Keep tabs on your API definitions

Rather than chasing after API specifications and docs every time you need to run a scan, plan to spend a little time upfront with your development leaders to define a centralized and automated process to keep track of all API definitions in your organization. In practice, this could be as simple as adding a script to the build chain to ensure that all API definition changes are reflected at predefined locations. You can then use Invicti’s import from URL or import from file features to get the latest endpoints and feed them to the scanner (potentially even using Invicti’s own internal API calls to automate the process). That way, you are always testing the full scope of your current APIs completely automatically to maintain continuous security.

Integrate API testing into existing collaboration tools

Developers work best when they have clear and actionable tickets in their issue tracker. By integrating API vulnerability scanning into existing development toolchains, you can automatically create issues based on predefined severities, allowing your developers to handle and remediate security defects like any other type of bug. With Invicti’s proof-based scanning and issue tracker integrations, you can safely define rules to automate only confirmed vulnerability reports and send them directly to the developers, complete with remediation guidance. Repeat scans can also be incremental for fast results. And once an issue is marked as fixed, Invicti can automatically retest the specific web asset to verify that the vulnerability is truly resolved.

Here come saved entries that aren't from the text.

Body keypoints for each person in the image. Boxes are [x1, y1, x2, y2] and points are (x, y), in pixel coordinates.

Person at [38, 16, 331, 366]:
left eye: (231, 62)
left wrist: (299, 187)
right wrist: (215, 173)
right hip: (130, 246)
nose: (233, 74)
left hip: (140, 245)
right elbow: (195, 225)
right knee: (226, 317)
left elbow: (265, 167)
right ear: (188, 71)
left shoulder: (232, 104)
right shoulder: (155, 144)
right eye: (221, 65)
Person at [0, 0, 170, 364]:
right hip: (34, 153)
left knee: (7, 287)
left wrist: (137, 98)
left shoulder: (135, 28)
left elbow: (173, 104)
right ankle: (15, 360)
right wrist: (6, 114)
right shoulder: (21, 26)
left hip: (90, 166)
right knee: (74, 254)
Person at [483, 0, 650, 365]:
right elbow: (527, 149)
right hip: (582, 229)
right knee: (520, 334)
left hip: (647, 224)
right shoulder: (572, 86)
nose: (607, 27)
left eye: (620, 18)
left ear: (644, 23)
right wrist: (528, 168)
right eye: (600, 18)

Test all API endpoints all across the SDLC

Instead of relying purely on manual API security testing in later stages of the application lifecycle, you can take an integrated DAST-based approach to trigger automatic API vulnerability scans at multiple stages of the pipeline. This lets you probe the entire exploitable attack surface of the application as executed at each phase of development, up to and including production. By continuously covering both UIs and APIs with accurate and fully automated vulnerability scanning, you can set a security baseline and maintain it regardless of frequent software updates or changes to the threat landscape. Under this consistent DAST umbrella, you can then add other application security processes as required for your business environment and AppSec program, with the flexibility to mix and match manual and automated methods for API security testing.

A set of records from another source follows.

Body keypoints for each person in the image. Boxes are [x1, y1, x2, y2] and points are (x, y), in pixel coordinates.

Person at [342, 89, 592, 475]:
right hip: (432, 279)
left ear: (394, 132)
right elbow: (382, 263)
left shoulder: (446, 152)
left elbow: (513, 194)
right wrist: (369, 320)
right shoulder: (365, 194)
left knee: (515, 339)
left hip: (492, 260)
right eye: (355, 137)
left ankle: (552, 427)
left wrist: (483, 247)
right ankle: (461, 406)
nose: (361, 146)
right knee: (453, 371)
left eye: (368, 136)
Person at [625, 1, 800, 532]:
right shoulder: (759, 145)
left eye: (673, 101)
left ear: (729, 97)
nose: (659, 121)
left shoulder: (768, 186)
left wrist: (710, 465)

Plan for solid results and value from day one

Rather than treating API security testing as yet another thing to bolt onto your development and security toolchains, think about it as one part of a wider AppSec picture. Look for ways to get real security value without lengthy deployments and without burdening your teams with clunky external tooling or avoidable manual work. For Invicti, this means taking a holistic view of web application security and treating APIs as one more attack surface to cover with accurate vulnerability scanning

Getting the initial authentication and testing setup just right makes all the difference when testing web applications – and especially the APIs they rely on. To make sure you can quickly get measurable security improvements even in complex environments, Invicti offers step-by-step onboarding and additional guided success services.

Simplify and centralize AppSec to take away API security pains

Application programming interfaces are vital gateways to modern web applications and data back-ends, so application security testing cannot be complete without also covering APIs. At the same time, organizations are increasingly coming to the realization that effective and efficient web application security must be a routine part of the SDLC. Building API security testing into development workflows is the logical next step – and at Invicti, we’ve made it part of a centralized and automated AppSec platform that does exactly what it says on the label.

The only practical way to ensure continuous API security despite the growing complexity and opacity of application environments is to simplify and centralize all application security testing – including APIs.


 

1 Note that for API vulnerability scanning, it may not always be possible to exfiltrate complete proof via the API and technically mark the issue as automatically confirmed, but the results are just as reliable.